2017 Georgia State iGEM Team

Georgia State Growth Medium Study

Mean Fluorescence Intensity measured by flow cytometry of GFP expressed from 6-hour cultures of BBa_J364001 in multiple growth mediums.

2019 Lethbridge iGEM Team

LB and minimal growth study for BBa_J364000, BBa_J364001 and BBa_J364002.

In order to inform iGEM teams, we have compared these three parts in order to determine their growth and effectiveness in different conditions with the E. coli host. Each was test in LB and M9 minimal media to determine which part has the most resilience. Data was represented in colony forming units by using the microsphere calibration protocol from the 2018 measurement study. This will aid iGEM teams that will work in stress conditions for their projects.

Media Used: LB Media: 10g tryptone, 10g sodium chloride, 5g yeast extract, 1L volume; autoclaved and stored in fridge before use M9 Minimal media: 20mL of M9 salts, 2ml 20% glucose, 200uL 1M MgSO4, 10uL 1M CaCl2, 78mL H20. Filter sterilized and stored at room temperature. Basic Protocol: 1. In order to convert OD600 absorbance values to colony forming units, a standard curve using microspheres from the measurement kit was used. For protocols, please refer to iGEM’s 2018 measurement study. 2. Samples grown overnight in LB media + antibiotic were spun down and given fresh media. Samples were diluted in LB or minimal media to an OD600 of 0.1. using a multichannel pipette, they were loaded onto a 96 well plate in triplicate. Three biological replicates and three technical replicates were used. 3. Samples, LB media control and minimal media control were run with a Spectramax i3X. Samples were read for 16 hours at run at a temperature of 37˚C. Pathlength correction was turned of and absorbance was read at 600nm. Samples were shaken in between reads. 4. Data analysis was done to account for LB absorbance (from the control) then the technical and biological replicate values were averaged. Values were then converted into colony forming units. Standard deviation was also determined, and the graphs were created as seen below.

T--Lethbridge--Characterization_Figure1.png Figure 1: Standard curve of the microsphere calibration protocol.
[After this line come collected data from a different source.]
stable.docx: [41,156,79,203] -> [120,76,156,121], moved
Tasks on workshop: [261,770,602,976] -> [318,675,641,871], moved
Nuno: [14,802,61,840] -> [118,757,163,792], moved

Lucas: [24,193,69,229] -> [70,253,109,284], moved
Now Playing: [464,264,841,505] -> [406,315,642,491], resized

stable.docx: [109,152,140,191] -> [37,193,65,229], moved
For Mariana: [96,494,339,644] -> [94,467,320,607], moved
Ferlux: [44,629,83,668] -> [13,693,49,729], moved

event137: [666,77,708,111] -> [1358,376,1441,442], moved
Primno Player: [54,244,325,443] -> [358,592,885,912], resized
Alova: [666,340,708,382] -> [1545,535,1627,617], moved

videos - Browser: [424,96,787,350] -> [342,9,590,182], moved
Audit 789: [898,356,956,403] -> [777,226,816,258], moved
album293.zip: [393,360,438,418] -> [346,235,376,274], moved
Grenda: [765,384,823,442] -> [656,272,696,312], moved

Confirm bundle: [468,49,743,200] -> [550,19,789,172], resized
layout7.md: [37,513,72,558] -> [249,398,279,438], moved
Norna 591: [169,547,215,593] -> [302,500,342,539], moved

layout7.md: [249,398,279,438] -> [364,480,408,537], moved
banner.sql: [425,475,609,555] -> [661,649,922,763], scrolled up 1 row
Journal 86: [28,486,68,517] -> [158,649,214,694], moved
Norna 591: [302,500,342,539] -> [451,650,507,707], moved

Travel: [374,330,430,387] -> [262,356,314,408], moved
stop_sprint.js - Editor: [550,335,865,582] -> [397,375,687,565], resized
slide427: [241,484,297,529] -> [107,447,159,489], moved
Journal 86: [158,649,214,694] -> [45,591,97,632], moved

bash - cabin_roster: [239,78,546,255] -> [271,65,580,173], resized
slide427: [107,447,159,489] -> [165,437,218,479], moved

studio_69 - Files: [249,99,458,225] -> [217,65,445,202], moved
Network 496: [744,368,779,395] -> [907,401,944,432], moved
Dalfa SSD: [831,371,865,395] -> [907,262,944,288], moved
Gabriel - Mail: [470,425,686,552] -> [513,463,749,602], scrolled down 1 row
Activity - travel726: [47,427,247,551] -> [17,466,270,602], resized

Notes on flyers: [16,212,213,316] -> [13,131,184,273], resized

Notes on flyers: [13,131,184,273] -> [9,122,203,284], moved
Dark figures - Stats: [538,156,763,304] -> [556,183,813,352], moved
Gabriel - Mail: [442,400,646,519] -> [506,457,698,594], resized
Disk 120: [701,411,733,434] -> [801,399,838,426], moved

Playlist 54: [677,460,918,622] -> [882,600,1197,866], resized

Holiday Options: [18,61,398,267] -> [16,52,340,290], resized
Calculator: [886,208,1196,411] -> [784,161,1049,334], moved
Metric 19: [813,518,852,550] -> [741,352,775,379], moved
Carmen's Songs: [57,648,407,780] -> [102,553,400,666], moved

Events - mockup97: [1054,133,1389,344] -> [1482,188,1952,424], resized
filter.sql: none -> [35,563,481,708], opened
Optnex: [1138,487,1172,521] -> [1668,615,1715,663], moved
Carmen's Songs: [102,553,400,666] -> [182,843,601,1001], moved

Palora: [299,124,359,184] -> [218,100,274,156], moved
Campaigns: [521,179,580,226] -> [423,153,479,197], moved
R2 value was determined to be a value of 0.9997.

T--Lethbridge--Characterization_Figure2.png Figure 2: E.coli DH5α populations with measurement plasmids in LB as compared to DH5α cells without plasmid over time at 37˚C. T--Lethbridge--Characterization_Figure3.png Figure 3: E. coli DH5α populations with measurement plasmids in Minimal media as compared to DH5α cells without plasmid in LB media over time at 37˚C. T--Lethbridge--Characterization_Figure4Actual.png Figure 4: Measurement of part BBa_J364001 in LB and minimal media as compared to DH5α cells without a plasmid grown in LB. T--Lethbridge--Characterization_Figure5.png Figure 5: Measurement of part BBa_J364002 in LB and minimal media as compared to DH5α cells without a plasmid grown in LB. T--Lethbridge--Characterization_Figure_6.png Figure 6: Measurement of part BBa_J364000 in LB and minimal media as compared to DH5α cells without a plasmid grown in LB.